Immigration is now a profit centre for the government, returning more than their CGT and negative gearing ‘reforms’ entirely.

But if Chalmers was serious about housing affordability the one thing he could do to fix the problem is reduce net migration not to the opposition’s unambitious target of 200,000, but to Canadian Prime Minister Mark Carney’s target of a very low sustainable level.

Instead, the government is trying to boost supply by retaining the current tax treatment for new home buyers. But in the March Quarter this year there were loans for investors of 57,342 and housing starts (not completions) of 53,567. If investors take the government’s bait, the new home market will be overwhelmed.

The industry is working pretty much at capacity, one reason being the high rate of government spending on things like train tunnels, the energy transition, the Olympic Games, infrastructure to cope with migration, and buildings to house new public servants, along with other projects that add nothing to the economy, and debt to budgets.

So all that extra demand won’t boost supply it will boost prices in the new home market which will then flow over into the established housing market. It’s Economics 101 that you can’t quarantine economic effects to one sector by government fiat (any more than you can quarantine people from respiratory viruses).

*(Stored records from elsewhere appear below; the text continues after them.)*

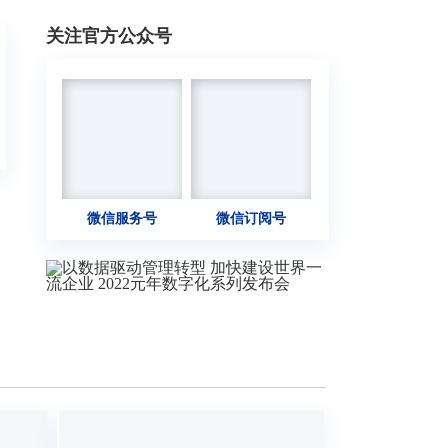
关注官方公众号
微信服务号
微信订阅号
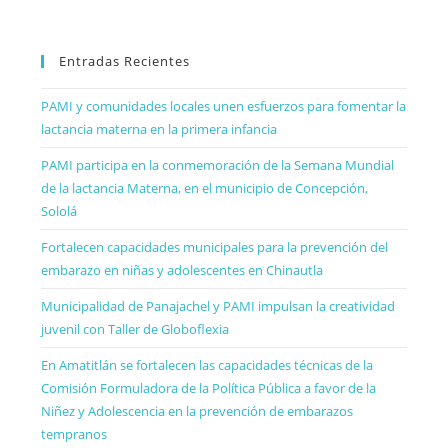
Entradas Recientes
PAMI y comunidades locales unen esfuerzos para fomentar la
lactancia materna en la primera infancia
PAMI participa en la conmemoración de la Semana Mundial
de la lactancia Materna, en el municipio de Concepción,
Sololá
Fortalecen capacidades municipales para la prevención del
embarazo en niñas y adolescentes en Chinautla
Municipalidad de Panajachel y PAMI impulsan la creatividad
juvenil con Taller de Globoflexia
En Amatitlán se fortalecen las capacidades técnicas de la
Comisión Formuladora de la Política Pública a favor de la
Niñez y Adolescencia en la prevención de embarazos
tempranos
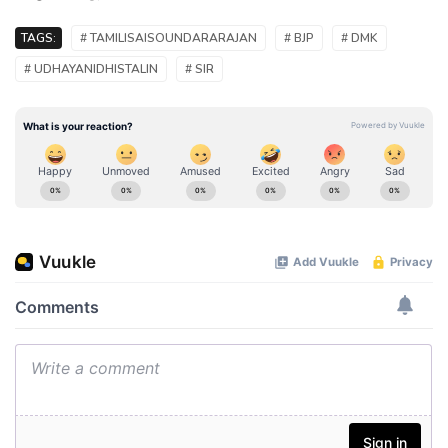
TAGS:
# TAMILISAISOUNDARARAJAN
# BJP
# DMK
# UDHAYANIDHISTALIN
# SIR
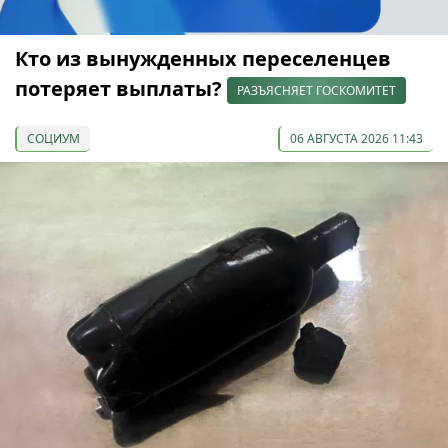
Кто из вынужденных переселенцев
потеряет выплаты?
РАЗЪЯСНЯЕТ ГОСКОМИТЕТ
СОЦИУМ
06 АВГУСТА 2026 11:43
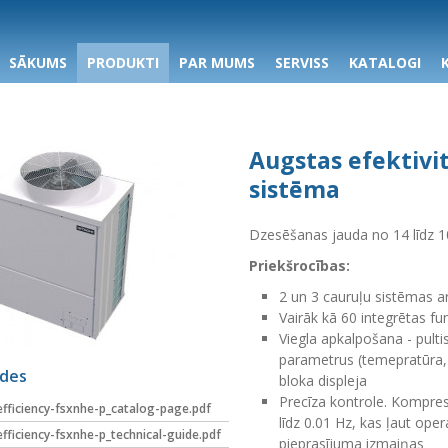
SĀKUMS
PRODUKTI
PAR MUMS
SERVISS
KATALOGI
Augstas efektivi
sistēma
Dzesēšanas jauda no 14 līdz 
Priekšrocības:
2 un 3 cauruļu sistēmas 
Vairāk kā 60 integrētas f
Viegla apkalpošana - pulti
parametrus (temepratūra, 
ādes
bloka displeja
Precīza kontrole. Kompreso
efficiency-fsxnhe-p_catalog-page.pdf
līdz 0.01 Hz, kas ļaut ope
efficiency-fsxnhe-p_technical-guide.pdf
pieprasījuma izmaiņas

The Labor government obviously doesn’t know what it is doing, but the real question after the budget is, ‘Does anyone, in any of the three major parties, understand what needs to be done for the economy, and will they articulate it?’

Taylor’s pledge to index marginal rates of tax is a good start, as it implies he will keep increases in government expenditure to no more than inflation, but there needs to be much more detail. Hanson was on the right track with immigration, but again, real detail is missing as well as a frame within which the opposition parties can coherently attack the government’s budget and pave the way for their own potential government after an election.

With Chalmers’ credibility gone there is the opportunity for a new, accurate narrative to assert itself and describe the situation we actually face, rather than the student union version, and the moral imperative to put some real solutions in place.